Try using the Tidy library which can be used to clean up bad HTML and XML http://php.net/manual/en/book.tidy.php
A pure PHP solution to fix some XML like this:
<?xml version="1.0"?>
<feed>
<RECORD>
<ID>117387</ID>
<ADVERTISERNAME>Test < texter</ADVERTISERNAME>
<AID>10544740</AID>
<NAME>This & This</NAME>
<DESCRIPTION>For one day only this is > than this.</DESCRIPTION>
</RECORD>
</feed>
Would be something like this:
function cleanupXML($xml) {
$xmlOut = '';
$inTag = false;
$xmlLen = strlen($xml);
for($i=0; $i < $xmlLen; ++$i) {
$char = $xml[$i];
// $nextChar = $xml[$i+1];
switch ($char) {
case '<':
if (!$inTag) {
// Seek forward for the next tag boundry
for($j = $i+1; $j < $xmlLen; ++$j) {
$nextChar = $xml[$j];
switch($nextChar) {
case '<': // Means a < in text
$char = htmlentities($char);
break 2;
case '>': // Means we are in a tag
$inTag = true;
break 2;
}
}
} else {
$char = htmlentities($char);
}
break;
case '>':
if (!$inTag) { // No need to seek ahead here
$char = htmlentities($char);
} else {
$inTag = false;
}
break;
default:
if (!$inTag) {
$char = htmlentities($char);
}
break;
}
$xmlOut .= $char;
}
return $xmlOut;
}
Which is a simple state machine noting whether we are in a tag or not and if not then encoding the text using htmlentities.

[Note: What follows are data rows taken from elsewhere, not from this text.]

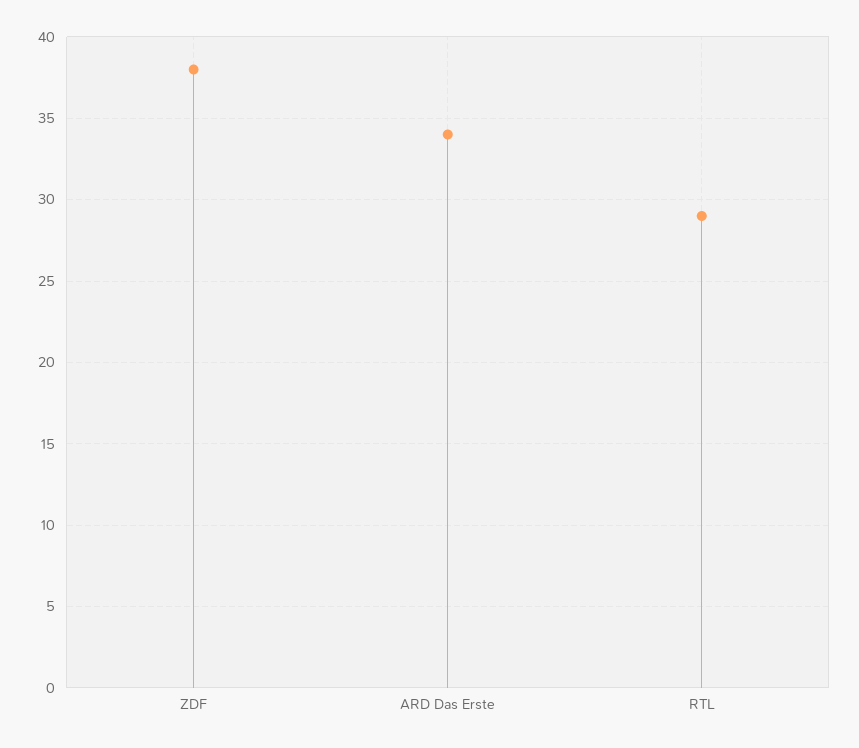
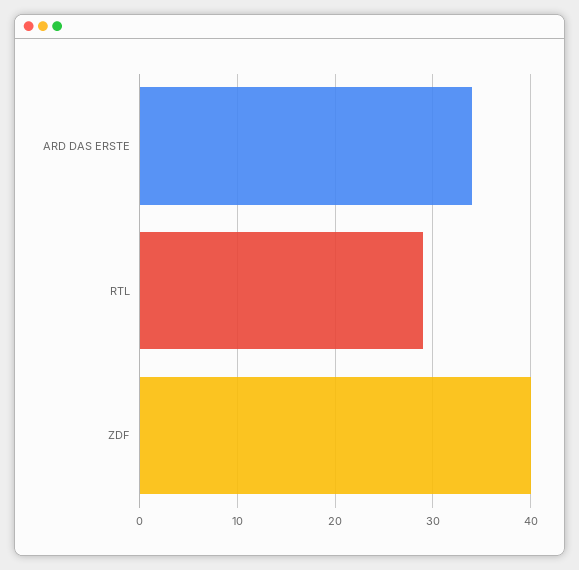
  {
-   "ZDF": 38,
+   "ZDF": 40,
    "ARD Das Erste": 34,
    "RTL": 29
  }

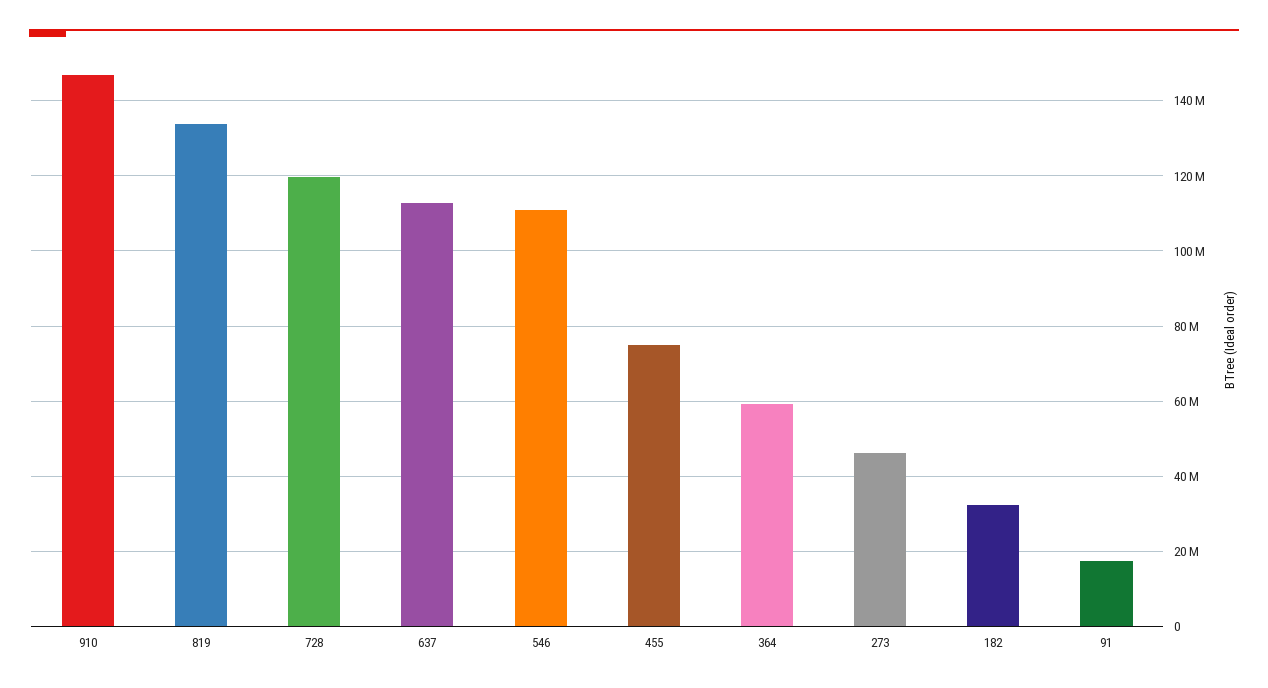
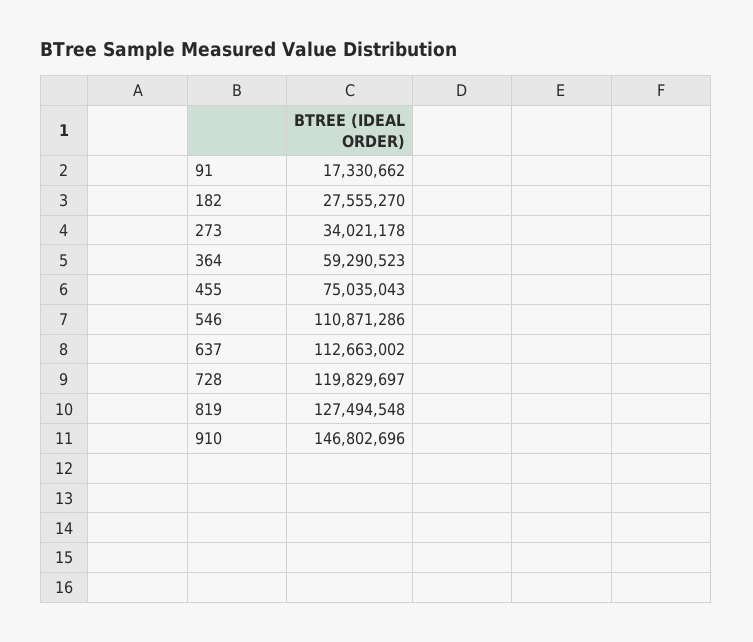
  {
    "910": 146802696,
-   "819": 134000000,
+   "819": 127494548,
    "728": 119829697,
    "637": 112663002,
    "546": 110871286,
    "455": 75035043,
    "364": 59290523,
-   "273": 46000000,
+   "273": 34021178,
-   "182": 32000000,
+   "182": 27555270,
    "91": 17330662
  }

It's worth noting that this will be memory hungry on large files so you may want to rewrite it as a stream plugin or a pre-processor.
To solve this issue, set the DomDocument recover property to TRUE
before loading XML Document
$dom->recover = TRUE;
Try this code:
$feedURL = '3704017_14022010_050004.xml';
$dom = new DOMDocument();
$dom->recover = TRUE;
$dom->load($feedURL);